In July 2019, Pachauri and colleagues in Canada and the United States published an analysis3 of LPG sales data for more than 25,000 PMUY beneficiaries and non-PMUY consumers from the Koppal district, in the southwestern state of Karnataka. They found that between 2016 and 2018, the number of refills bought by PMUY beneficiaries was less than half of that of general rural households, with just 7% purchasing five or more cylinder refills a year — the threshold indicating regular use. “We found that the policy wasn’t as effective as it could be in terms of getting people to use LPG often,” says Pachauri.
Six months later, the researchers outlined a set of policy recommendations, which included creating additional financial incentives and establishing better strategies for educating low-income communities about the health benefits of clean cooking fuel4.
In late 2021, the Ministry of Petroleum and Natural Gas invited Pachauri and her team to evaluate the effectiveness of interventions they had been trialling to encourage households to use LPG consistently, such as enlisting community health workers to visit homes and explain the benefits of using gas over solid cooking fuels. They are now finalizing their analysis of the trials and hope to publish the results in the coming months.
Pachauri says that broad policy change takes time, particularly in the wake of the COVID-19 pandemic. In 2021, Pachauri co-authored another analysis5, which found that the set-up costs of clean cooking could become unaffordable for around 470 million people around the world by 2030 if economic recovery from the pandemic is drawn out. “This whole issue of affordability is getting more and more critical,” says Pachauri. “That’s something that clearly needs to be given much more attention.”
It’s also important to build a broader understanding of what drives households to consistently use clean cooking fuels, a story that existing data sets don’t always reveal, says Sunil Mani, an analyst at the Council on Energy, Environment and Water, a not-for-profit policy research institution in New Delhi, India. “The numbers are sometimes not reliable. There’s a lot of data-recording error,” says Mani.
Over three years, Mani and his colleagues in India and the United States collected data from roughly 9,000 rural households across six Indian states. From 2014 to 2015, and in 2018, participants completed a survey about the cooking fuel they mainly used, the number of LPG cylinders they consumed each year, and the reasons for their choices.

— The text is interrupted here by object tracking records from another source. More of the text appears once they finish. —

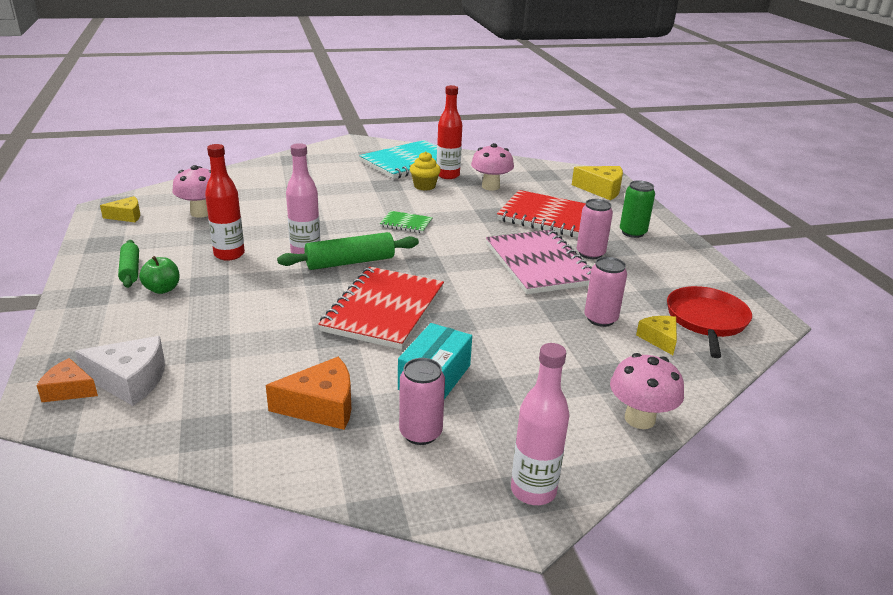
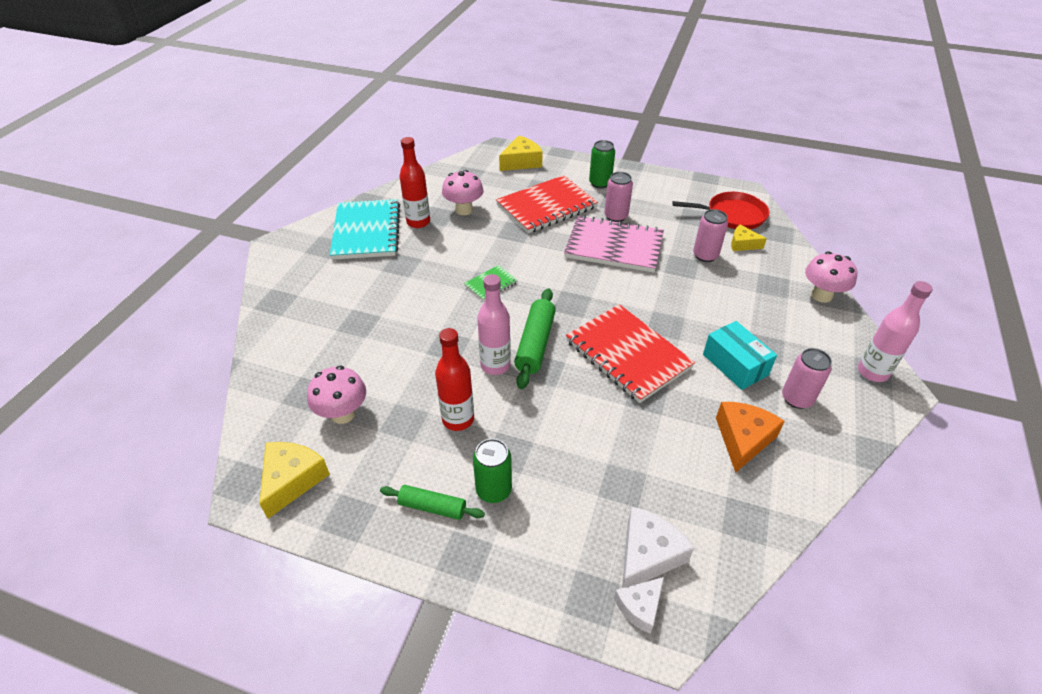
camera: 55 degrees left, 15 degrees up
orange cheese [37,358,98,402] -> white cheese [614,577,664,634]
yellow cheese [100,196,140,222] -> yellow cheese [259,442,330,519], size x1.58
green apple [139,256,180,294] -> green can [473,439,512,503]
yellow cupcake [410,151,441,191] -> none
red pan [667,286,752,358] -> red pan turned 135 degrees clockwise [672,192,769,229]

As with Pachauri’s analysis, the team found that PMUY beneficiaries were less likely to cook exclusively with LPG, compared with other consumers, but economic status was not the only factor. For instance, households that had free access to firewood or dung cakes were less likely to use LPG as their main cooking fuel. Those who had to travel long distances for a refill were also less likely to rely solely on LPG6.
Although surveying households can be costly and time-consuming compared with analysing existing data sets, it can reveal rich insights into the unique barriers that individual households face, says Mani. For instance, when Mani asked one household in the northern city of Sultanpur why they were still relying on firewood, he learnt that it was because they could purchase it on credit instead of paying upfront. “It’s important to establish those conversations with the community,” he says.